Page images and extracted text

-- Opening Marker --

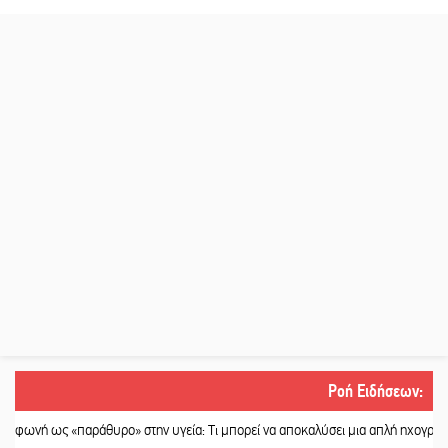
Ροή Ειδήσεων
:
 «παράθυρο» στην υγεία: Τι μπορεί να αποκαλύσει μια απλή ηχογράφηση
||
Η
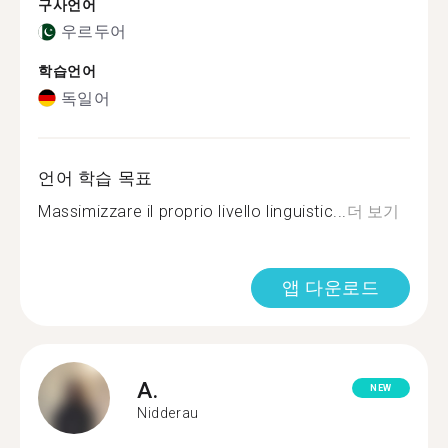
구사언어
우르두어
학습언어
독일어
언어 학습 목표
Massimizzare il proprio livello linguistic...
더 보기
앱 다운로드
A.
NEW
Nidderau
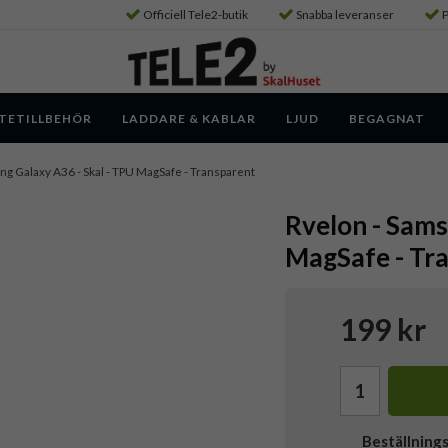
Officiell Tele2-butik
Snabba leveranser
P
TETILLBEHÖR
LADDARE & KABLAR
LJUD
BEGAGNAT
ng Galaxy A36 - Skal - TPU MagSafe - Transparent
Rvelon - Sams
MagSafe - Tr
199 kr
Beställning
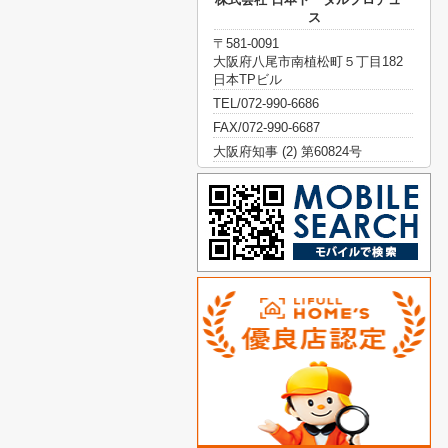
ス
〒581-0091
大阪府八尾市南植松町５丁目182
日本TPビル
TEL/072-990-6686
FAX/072-990-6687
大阪府知事 (2) 第60824号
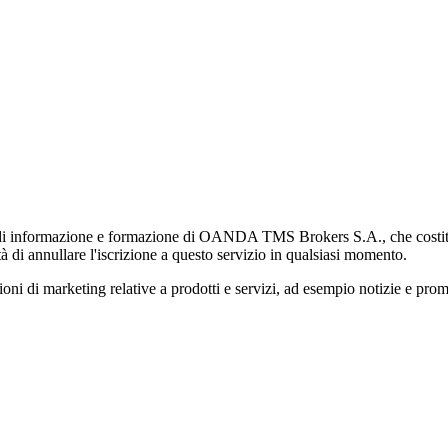
di informazione e formazione di OANDA TMS Brokers S.A., che costituisc
à di annullare l'iscrizione a questo servizio in qualsiasi momento.
 marketing relative a prodotti e servizi, ad esempio notizie e promozi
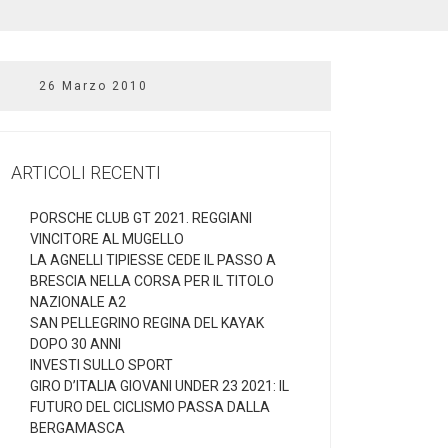
26 Marzo 2010
ARTICOLI RECENTI
PORSCHE CLUB GT 2021. REGGIANI
VINCITORE AL MUGELLO
LA AGNELLI TIPIESSE CEDE IL PASSO A
BRESCIA NELLA CORSA PER IL TITOLO
NAZIONALE A2
SAN PELLEGRINO REGINA DEL KAYAK
DOPO 30 ANNI
INVESTI SULLO SPORT
GIRO D’ITALIA GIOVANI UNDER 23 2021: IL
FUTURO DEL CICLISMO PASSA DALLA
BERGAMASCA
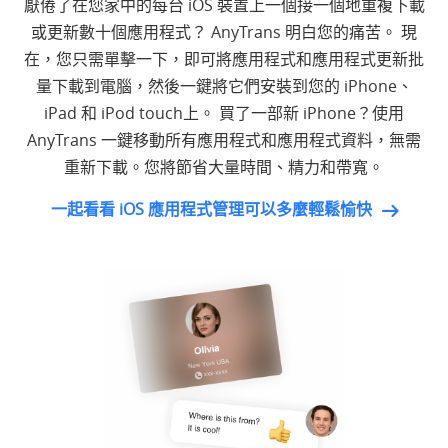
厭倦了在您家中的每台 iOS 裝置上一個接一個地重複下載
或更新數十個應用程式？ AnyTrans 明白您的痛苦。 現
在，您只需單擊一下，即可將應用程式和應用程式更新批
量下載到電腦，然後一鍵將它們安裝到您的 iPhone、
iPad 和 iPod touch上。 買了一部新 iPhone？使用
AnyTrans 一鍵移動所有應用程式和應用程式資料，無需
重新下載。您將節省大量時間、精力和帶寬。
一起看看 iOS 應用程式管理可以多麼輕鬆愉快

-- Closing Marker --

**Work instructions:** Skipping all images, print the data above a second time exactly.

**Answer section:**
Ροή Ειδήσεων
:
 «παράθυρο» στην υγεία: Τι μπορεί να αποκαλύσει μια απλή ηχογράφηση
||
Η
구사언어
우르두어
학습언어
독일어
언어 학습 목표
Massimizzare il proprio livello linguistic...
더 보기
앱 다운로드
A.
NEW
Nidderau
Officiell Tele2-butik
Snabba leveranser
P
TETILLBEHÖR
LADDARE & KABLAR
LJUD
BEGAGNAT
ng Galaxy A36 - Skal - TPU MagSafe - Transparent
Rvelon - Sams
MagSafe - Tr
199 kr
Beställning
ス
〒581-0091
大阪府八尾市南植松町５丁目182
日本TPビル
TEL/072-990-6686
FAX/072-990-6687
大阪府知事 (2) 第60824号
di informazione e formazione di OANDA TMS Brokers S.A., che costituisc
à di annullare l'iscrizione a questo servizio in qualsiasi momento.
 marketing relative a prodotti e servizi, ad esempio notizie e promozi
26 Marzo 2010
ARTICOLI RECENTI
PORSCHE CLUB GT 2021. REGGIANI
VINCITORE AL MUGELLO
LA AGNELLI TIPIESSE CEDE IL PASSO A
BRESCIA NELLA CORSA PER IL TITOLO
NAZIONALE A2
SAN PELLEGRINO REGINA DEL KAYAK
DOPO 30 ANNI
INVESTI SULLO SPORT
GIRO D’ITALIA GIOVANI UNDER 23 2021: IL
FUTURO DEL CICLISMO PASSA DALLA
BERGAMASCA
厭倦了在您家中的每台 iOS 裝置上一個接一個地重複下載
或更新數十個應用程式？ AnyTrans 明白您的痛苦。 現
在，您只需單擊一下，即可將應用程式和應用程式更新批
量下載到電腦，然後一鍵將它們安裝到您的 iPhone、
iPad 和 iPod touch上。 買了一部新 iPhone？使用
AnyTrans 一鍵移動所有應用程式和應用程式資料，無需
重新下載。您將節省大量時間、精力和帶寬。
一起看看 iOS 應用程式管理可以多麼輕鬆愉快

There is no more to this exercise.